(Document images paired with source code)
= = =

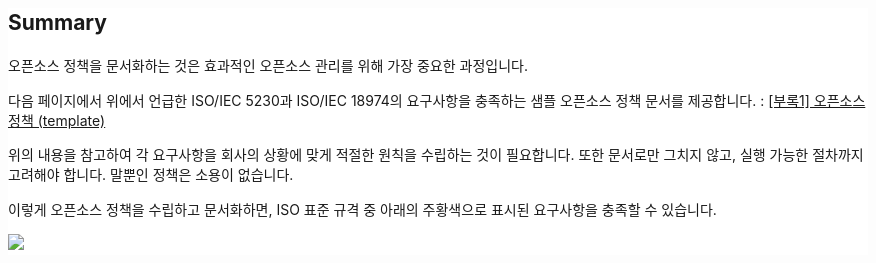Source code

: ## Summary
 
오픈소스 정책을 문서화하는 것은 효과적인 오픈소스 관리를 위해 가장 중요한 과정입니다. 

다음 페이지에서 위에서 언급한 ISO/IEC 5230과 ISO/IEC 18974의 요구사항을 충족하는 샘플 오픈소스 정책 문서를 제공합니다. : [[부록1] 오픈소스 정책 (template)](../../templates/1-policy)

위의 내용을 참고하여 각 요구사항을 회사의 상황에 맞게 적절한 원칙을 수립하는 것이 필요합니다. 또한 문서로만 그치지 않고, 실행 가능한 절차까지 고려해야 합니다. 말뿐인 정책은 소용이 없습니다.

이렇게 오픈소스 정책을 수립하고 문서화하면, ISO 표준 규격 중 아래의 주황색으로 표시된 요구사항을 충족할 수 있습니다.

![](./spec_number_02.png)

= = =

◆ Task description ◆
Set down every line of source text from the items above verbatim, leaving the pictures out of your answer.

◆ Solution to this exercise ◆
Source code

: ## Summary
 
오픈소스 정책을 문서화하는 것은 효과적인 오픈소스 관리를 위해 가장 중요한 과정입니다. 

다음 페이지에서 위에서 언급한 ISO/IEC 5230과 ISO/IEC 18974의 요구사항을 충족하는 샘플 오픈소스 정책 문서를 제공합니다. : [[부록1] 오픈소스 정책 (template)](../../templates/1-policy)

위의 내용을 참고하여 각 요구사항을 회사의 상황에 맞게 적절한 원칙을 수립하는 것이 필요합니다. 또한 문서로만 그치지 않고, 실행 가능한 절차까지 고려해야 합니다. 말뿐인 정책은 소용이 없습니다.

이렇게 오픈소스 정책을 수립하고 문서화하면, ISO 표준 규격 중 아래의 주황색으로 표시된 요구사항을 충족할 수 있습니다.

![](./spec_number_02.png)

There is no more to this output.